Any local computers, Mac or PC, can access the DS1511+'s storage via its share folder, similar to browsing for shared data between computers. However, if you want to access the server's storage via the Internet, you'll need to use its File Station. To do this, you'll need to know how to set up a dynamic domain name system (DDNS) connection or access the Internet via a static IP. The DS1511+ made it a little easier for users by adding the ability to automatically change the settings of the router if it supports UPnP. Still, the process is not easy and intuitive enough for those with little networking know-how. Once set up, the File Station enables you to access data in the NAS server's share folder over the Internet. You can download a single file or a whole folder to the remote computer and can upload files or a whole folder to the NAS server. Multiple users can use this feature at once from different locations.

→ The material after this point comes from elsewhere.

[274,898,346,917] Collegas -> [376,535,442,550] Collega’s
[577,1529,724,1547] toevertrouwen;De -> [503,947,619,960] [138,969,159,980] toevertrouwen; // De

The DS1511+ has built-in backup options that are focused on backing up its content onto an external storage device or a network location. For backing up files on your computer to the DS1511+, there's the Data Replicator desktop software. This is a simple, straightforward backup application that allows you to quickly copy data, much like copying and pasting using Windows Explorer, from your computer to the DS1511+. Also, the software has a nice feature that helps you find and quickly back up e-mail archives, which generally are buried deep in layers of subfolders within a user profile. In addition, it allows scheduling and keeping track of the backup process via e-mail notification. However, we found that the software is a little buggy at times and might kick you out of some applications, such as a game, when the backup process starts.

We tested the DS1511+ with its Hybrid RAID and RAID 0, and the server's performance was stellar via Gigabit Ethernet, even with with Link Aggression turned off.

In Hybrid RAID, which is similar to RAID 5, the server scored 99.21MBps and 109.89MBps in write and read, respectively. These are about the same speeds as a USB 3.0 external hard drive, and even faster than some. The server did even better in RAID 0, which is optimized for performance at the expense of data integrity, with 104.9MBps write and 112.28MBps read.

It was also interesting that the writing performance and reading performance of the DS1511+ are similar. For most NAS servers, the write speed is significantly lower than the read speed.

All in all, we were very happy with the DS1511+'s performance. It was consistently the fastest we've reviewed. The server also performed quietly in our labs, where there is a rather high level of ambient noise. In a quiet room, you might hear the subtle humming of the ventilation fans.

CNET Labs NAS performance scores (in MBps)
(Longer bars indicate better performance)
Synology DiskStation DS1511+ (Hybrid RAID)
QNAP TS-259 Pro (RAID 1)

Service and support
As with other NAS servers it has released, Synology backs the DS1511+ with a three-year warranty from the date of purchase, which is one year longer than for the DS410. Phone tech support is available Monday through Friday 9 a.m. to 5 p.m. PT. At its Web site, you can find Synology's forum, download software, and the latest firmware, and get more information about its products from its Wiki page.